Visiting a World Leading Laboratory

Visiting a World Leading Laboratory

Accompanied by science teacher Jill Hirsch, Class 12 students in “Advanced Biology: Molecular Genetics” visited Cold Spring Harbor Laboratory, a global leader in biomedical research and education with programs in cancer, neuroscience, plant biology and quantitative biology to supplement their classroom learning. Founded in 1890, CSHL has been home to eight Nobel Prize winners and currently employs more than 600 scientists, students and technicians.

The visit began with a tour of the property where students were encouraged to take a closer look at the architecture and art that adorn the campus. A staircase models the structure of a virus and sculptures of polypeptides and ribosomes mark the pathways. The details in the surrounding environment reflect the institution’s historic and central role in the development of molecular genetics and biology.
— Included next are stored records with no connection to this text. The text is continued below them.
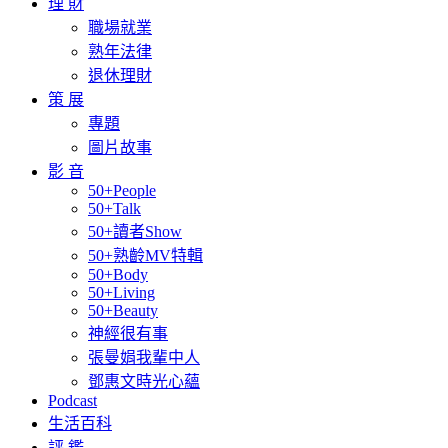
理 財
職場就業
熟年法律
退休理財
策 展
專題
圖片故事
影 音
50+People
50+Talk
50+讀者Show
50+熟齡MV特輯
50+Body
50+Living
50+Beauty
神經很有事
張曼娟我輩中人
鄧惠文時光心蘊
Podcast
生活百科
評 鑑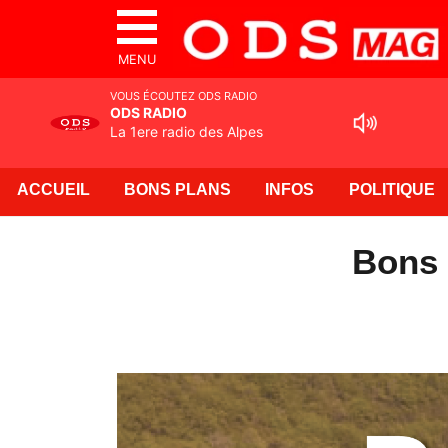
MENU
VOUS ÉCOUTEZ ODS RADIO
ODS RADIO
La 1ere radio des Alpes
ACCUEIL
BONS PLANS
INFOS
POLITIQUE
Bons 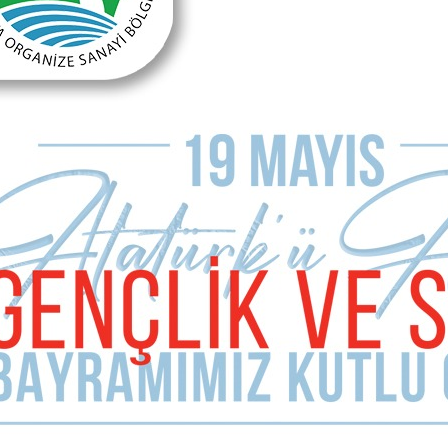
E-mail Adresiniz (zorunlu değil)
Telefon (zorunlu değil)
Yorumunuz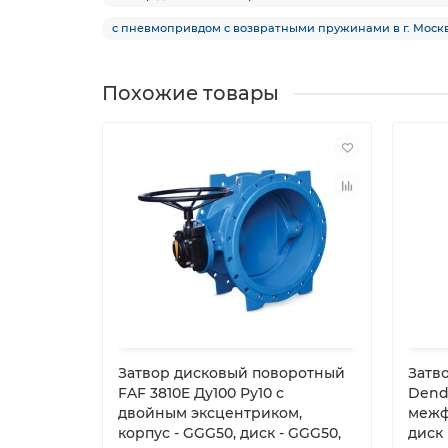
с пневмопривдом с возвратными пружинами в г. Моск
Похожие товары
Затвор дисковый поворотный
Затв
FAF 3810E Ду100 Ру10 с
Dendo
двойным эксцентриком,
межф
корпус - GGG50, диск - GGG50,
диск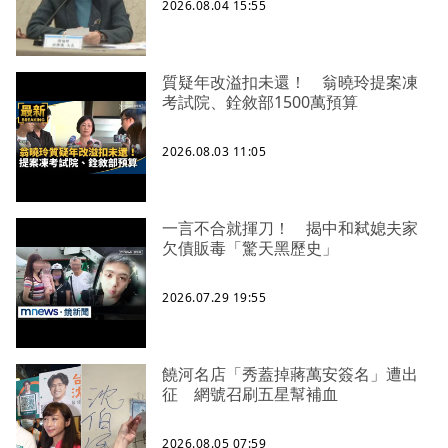
2026.08.04 15:55
質疑年改溢扣未還！ 翁曉玲提案凍
考試院、銓敘部1500萬預算
2026.08.03 11:05
一言不合就揮刀！ 揭中和弒媳夫家
欠債販毒「驚天黑歷史」
2026.07.29 19:55
饒河名店「秀蓋掉蔣萬安簽名」遭出
征 網號召刷五星幫補血
2026.08.05 07:59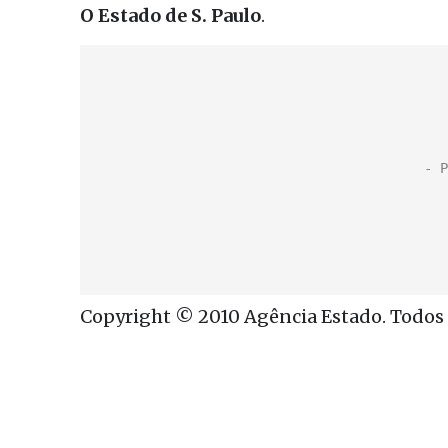
O Estado de S. Paulo
.
Copyright © 2010 Agência Estado. Todos o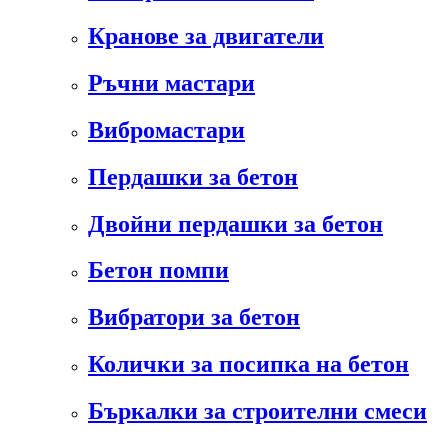
Кранове за двигатели
Ръчни мастари
Вибромастари
Пердашки за бетон
Двойни пердашки за бетон
Бетон помпи
Вибратори за бетон
Колички за посипка на бетон
Бъркалки за строителни смеси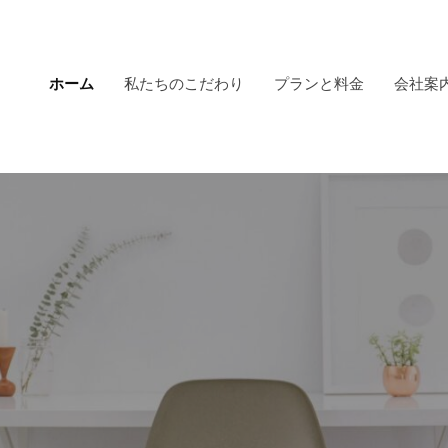
ホーム
私たちのこだわり
プランと料金
会社案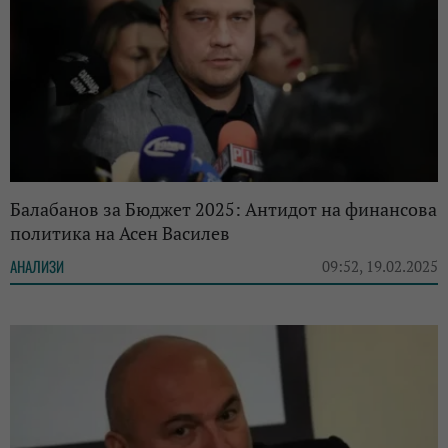
Балабанов за Бюджет 2025: Антидот на финансова
политика на Асен Василев
АНАЛИЗИ
09:52, 19.02.2025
Students visited various labs and met with scientists to see their work in progress and ask questions about their research. Their first lab tour was given by from Sessen Iohanne, whose research focus is on understanding how the dosage of trehalose, an important sugar for plant development and stress response, is controlled by regulating the expression of gene copies that produce trehalose. She is using maize as her model system to study how one gene copy can buffer alterations in trehalose dosage resulting from the loss of the other gene copy.

In another lab, Emily Isko detailed her research in neuroscience, studying the neural circuits underlying vocalizations in mice and using DNA sequencing technology to map their neural connections.

The visit concluded with a tour of the Cold Spring Harbor Laboratory archives by Ludmila Pollock, executive director of library and archives. Students reviewed documents spanning the history of molecular biology and discussed the roles of history and publishing in modern scientific research.